Dominie Sampson se leva aussi, mais il resta immobile comme frappé du plus grand étonnement. L’idée de se séparer de miss Lucy, n’importe où elle allât, ne s’était jamais présentée à la simplicité de son imagination. Il jeta l’argent sur la table. « Certainement ce n’est point assez, dit Mac-Morlan se méprenant sur ses intentions, mais les circonstances… »

M. Sampson agita sa main avec impatience. « Ce n’est point l’intérêt, ce n’est point l’intérêt ; mais moi qui ai mangé le pain de son père, qui ai bu à sa table pendant plus de vingt ans, penser que je doive la quitter, et la quitter dans la détresse et dans la douleur ! Non, miss Lucy, vous ne l’avez jamais pensé ! vous n’auriez pas consenti à chasser le pauvre chien de votre père : me traiteriez-vous plus mal que lui ? Non, miss Bertram, tant que je vivrai, je ne me séparerai point de vous. Je ne vous serai pas à charge, j’ai déjà pensé aux moyens d’éviter cela.
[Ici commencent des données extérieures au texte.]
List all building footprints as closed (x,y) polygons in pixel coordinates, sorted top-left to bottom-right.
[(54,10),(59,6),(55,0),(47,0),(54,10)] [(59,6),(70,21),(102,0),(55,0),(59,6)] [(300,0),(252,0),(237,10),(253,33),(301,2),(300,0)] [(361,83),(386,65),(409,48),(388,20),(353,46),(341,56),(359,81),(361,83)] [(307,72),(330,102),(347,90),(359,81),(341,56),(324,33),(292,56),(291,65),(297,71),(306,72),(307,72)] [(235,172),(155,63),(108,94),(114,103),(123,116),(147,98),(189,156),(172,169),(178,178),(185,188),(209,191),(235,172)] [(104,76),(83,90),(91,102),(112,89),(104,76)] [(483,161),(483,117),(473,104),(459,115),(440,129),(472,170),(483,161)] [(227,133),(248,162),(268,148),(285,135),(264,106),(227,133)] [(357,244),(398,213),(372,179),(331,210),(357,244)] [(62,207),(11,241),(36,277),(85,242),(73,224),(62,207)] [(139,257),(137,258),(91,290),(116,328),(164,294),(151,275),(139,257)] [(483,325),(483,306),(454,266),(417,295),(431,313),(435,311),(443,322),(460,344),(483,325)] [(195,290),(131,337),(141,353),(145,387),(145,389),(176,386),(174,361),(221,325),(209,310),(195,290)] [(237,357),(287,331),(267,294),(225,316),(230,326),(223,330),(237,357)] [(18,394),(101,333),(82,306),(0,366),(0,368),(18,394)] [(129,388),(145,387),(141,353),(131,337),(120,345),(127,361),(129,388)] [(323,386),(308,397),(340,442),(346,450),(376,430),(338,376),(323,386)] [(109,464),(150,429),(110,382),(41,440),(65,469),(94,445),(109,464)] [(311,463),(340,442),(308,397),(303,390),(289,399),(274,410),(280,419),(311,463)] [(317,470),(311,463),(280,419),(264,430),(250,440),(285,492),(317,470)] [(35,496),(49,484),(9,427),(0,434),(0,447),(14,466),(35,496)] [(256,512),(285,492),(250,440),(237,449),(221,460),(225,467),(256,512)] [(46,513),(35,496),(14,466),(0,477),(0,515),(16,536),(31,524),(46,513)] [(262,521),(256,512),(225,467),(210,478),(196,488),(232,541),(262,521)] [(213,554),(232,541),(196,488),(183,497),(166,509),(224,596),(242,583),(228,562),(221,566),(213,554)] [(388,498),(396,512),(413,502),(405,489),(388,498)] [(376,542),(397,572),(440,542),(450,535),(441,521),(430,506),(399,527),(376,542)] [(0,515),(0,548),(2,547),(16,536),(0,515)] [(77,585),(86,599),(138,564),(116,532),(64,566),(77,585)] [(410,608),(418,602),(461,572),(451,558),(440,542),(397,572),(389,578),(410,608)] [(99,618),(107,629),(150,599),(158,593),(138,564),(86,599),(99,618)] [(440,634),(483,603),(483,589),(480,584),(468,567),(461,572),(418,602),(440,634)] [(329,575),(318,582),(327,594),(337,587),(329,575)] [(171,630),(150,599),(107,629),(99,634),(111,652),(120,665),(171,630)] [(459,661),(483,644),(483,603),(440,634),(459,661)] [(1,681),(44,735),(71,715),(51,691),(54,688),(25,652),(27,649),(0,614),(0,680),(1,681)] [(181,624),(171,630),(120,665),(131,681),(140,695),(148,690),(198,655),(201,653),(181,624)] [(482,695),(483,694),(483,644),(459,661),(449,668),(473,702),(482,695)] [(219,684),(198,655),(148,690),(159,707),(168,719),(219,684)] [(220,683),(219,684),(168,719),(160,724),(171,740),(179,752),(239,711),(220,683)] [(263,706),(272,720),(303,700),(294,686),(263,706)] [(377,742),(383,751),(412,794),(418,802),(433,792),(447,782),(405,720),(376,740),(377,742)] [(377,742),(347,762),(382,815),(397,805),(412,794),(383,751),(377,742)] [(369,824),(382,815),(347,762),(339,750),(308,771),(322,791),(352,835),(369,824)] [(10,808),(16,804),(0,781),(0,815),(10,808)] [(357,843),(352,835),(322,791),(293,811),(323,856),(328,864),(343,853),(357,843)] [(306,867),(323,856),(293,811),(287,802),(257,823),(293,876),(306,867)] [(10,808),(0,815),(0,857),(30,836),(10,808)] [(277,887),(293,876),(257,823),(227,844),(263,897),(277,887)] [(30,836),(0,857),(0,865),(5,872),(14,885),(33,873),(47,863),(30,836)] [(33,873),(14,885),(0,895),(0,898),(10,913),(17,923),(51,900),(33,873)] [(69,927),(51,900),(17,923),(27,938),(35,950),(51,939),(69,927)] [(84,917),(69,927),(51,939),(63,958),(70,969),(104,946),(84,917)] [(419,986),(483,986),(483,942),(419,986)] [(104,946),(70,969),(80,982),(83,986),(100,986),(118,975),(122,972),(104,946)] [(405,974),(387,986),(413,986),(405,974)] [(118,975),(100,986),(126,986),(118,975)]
Mais comme Ruth disait à Noémi : « Ne me prie pas de te quitter et de me séparer de toi ; car où tu iras j’irai, où tu habiteras j habiterai ; ton peuple sera mon peuple, et ton Dieu sera mon Dieu. Où tu mourras je mourrai, et j’y serai ensevelie. » Que le Seigneur me fasse périr, et plus encore, si autre chose que la mort peut me séparer de vous ! »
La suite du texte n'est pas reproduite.